The same content was duplicated and uploaded to TikTok, Instagram, YouTube Shorts, and Facebook Reels.

"We hit all 4 platforms with a single video. It's simple copy-paste, but it dramatically expands reach."


4. "Copy Yourself"

When a particular video gained traction, they immediately remade it with a different influencer using the same script and production approach. This act of recreating the original could boost views 2-10x.

"When one video blows up, we immediately produce another version with a different influencer using the same content. It's repetition over innovation."


5. "Obsessively Watch Trends"

Half the team spent their time simply scrolling through feeds, analyzing trends, competitors, and currently popular patterns. Rather than trying to create something new from scratch, copying formats that already worked was the right approach.

"Before creating new formats, understand the basics and copy what works first. Then develop your own style."


6. "Small Creators Beat Mega-Influencers"

Influencers with hundreds of thousands or millions of followers are expensive and slow to respond, while small-scale creators with fewer than 5,000 followers were fast and highly motivated.

"Big influencers are expensive and slow. We prefer creators with under 5,000 followers. They're faster."


7. "Pay for Performance, Not Promises"

Production fees were kept low, with performance-based bonuses added so creators could earn more based on actual results like view counts. Upfront payments were minimized.

"If it flops, no harm done. If it blows up, everyone wins."


8. "Track the Funnel, Not the Likes"

Rather than vanity metrics (views/likes), they tracked the actual conversion funnel all the way to revenue (link -> click -> signup -> payment).

"We boldly excluded creators who had high views but no revenue. The key is measuring what truly matters."


3. Public Reactions, Questions, and Real-World Concerns

The post attracted a flood of real questions and reactions. Some praised it enthusiastically -- "100x growth, what an incredible approach, a strategy everyone must learn" -- while others responded playfully, "1 billion views with no ad spend? You should charge $10,000 to read this post!"

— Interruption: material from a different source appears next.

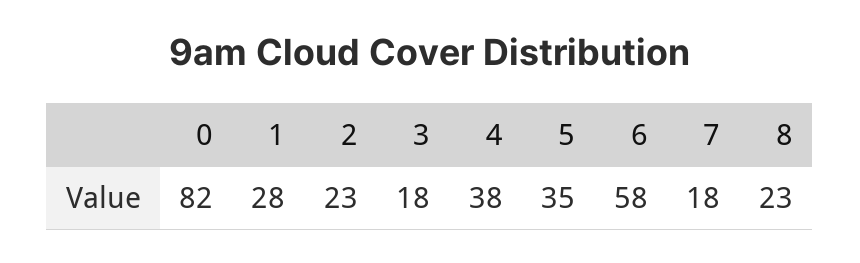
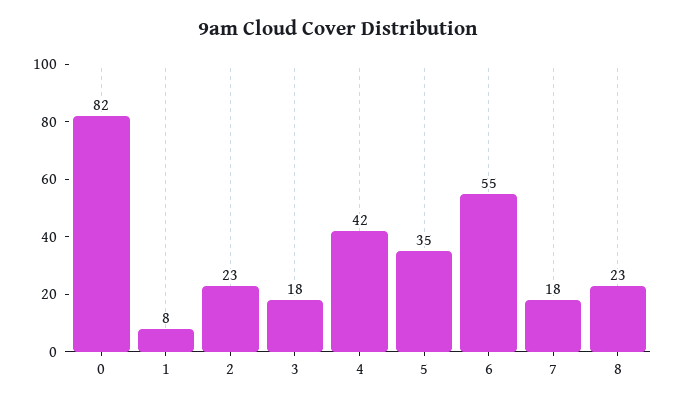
1: 28 -> 8
4: 38 -> 42
6: 58 -> 55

"This strategy is really well designed! You truly won!" "This is the most honest and practical UGC playbook I've ever seen! Tremendous value." "Not a single penny on ads and 1 billion views in 200 days? This should be sold as a textbook!"

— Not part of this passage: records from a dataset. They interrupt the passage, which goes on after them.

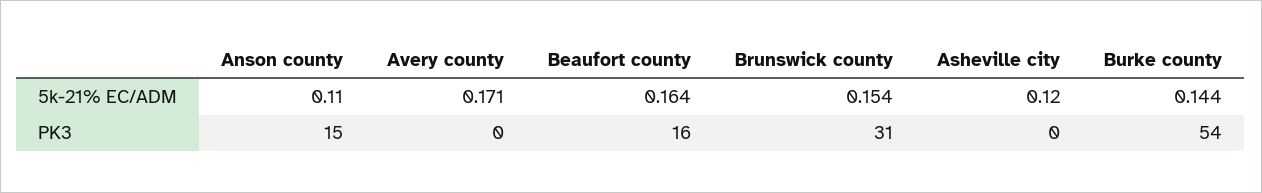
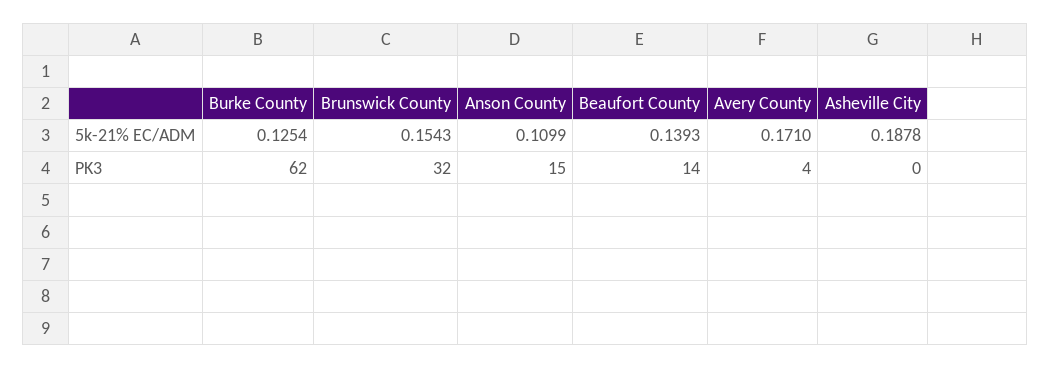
Beaufort county, 5k-21% EC/ADM: 0.164 -> 0.1393
Asheville city, 5k-21% EC/ADM: 0.12 -> 0.1878
Burke county, 5k-21% EC/ADM: 0.144 -> 0.1254
Avery county, PK3: 0 -> 4
Beaufort county, PK3: 16 -> 14
Brunswick county, PK3: 31 -> 32
Burke county, PK3: 54 -> 62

There were also many questions, such as "How on earth did you scale all these small creators?" and "Isn't there a contradiction between performance-based rewards and $0 ad spend?" Yurii explained that he applied a performance-based reward model and emphasized this was not paid traffic.

"It's not paid traffic. We only provided small fees and performance bonuses to creators."

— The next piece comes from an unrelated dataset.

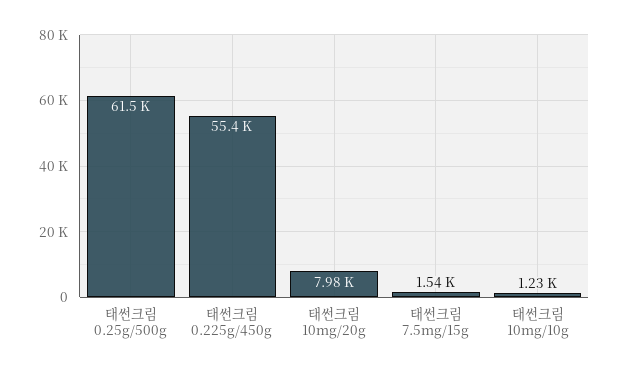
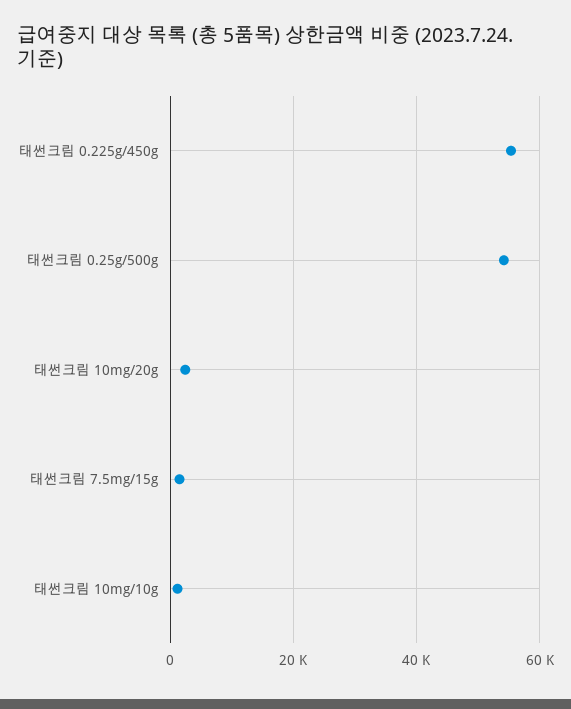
태썬크림 0.25g/500g: 61500 -> 54000
태썬크림 10mg/20g: 7980 -> 2000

4. UGC Growth Model and Remaining Challenges Ahead

Some raised the concern that while Fluently was rapidly growing, it might be "inadequately addressing user complaints (spam, fake reviews, etc.)." As always, this shows the importance of balancing growth and trust.

Meanwhile, some creators also added their belief that "true growth hackers don't wait for virality -- they create it."

"The best creators don't wait for viral. They create it themselves."


In Closing

Fluently's case powerfully demonstrates the strength of data-driven experimentation, relentless repetition, and a "diversified investment" strategy that isn't afraid of failure. Providing performance-centered rewards to creators while operating consistently and systematically proved to be the gold standard of social media growth hacking in 2025. Growth doesn't come from a single big hit -- it comes from diving in more frequently and more persistently than everyone else!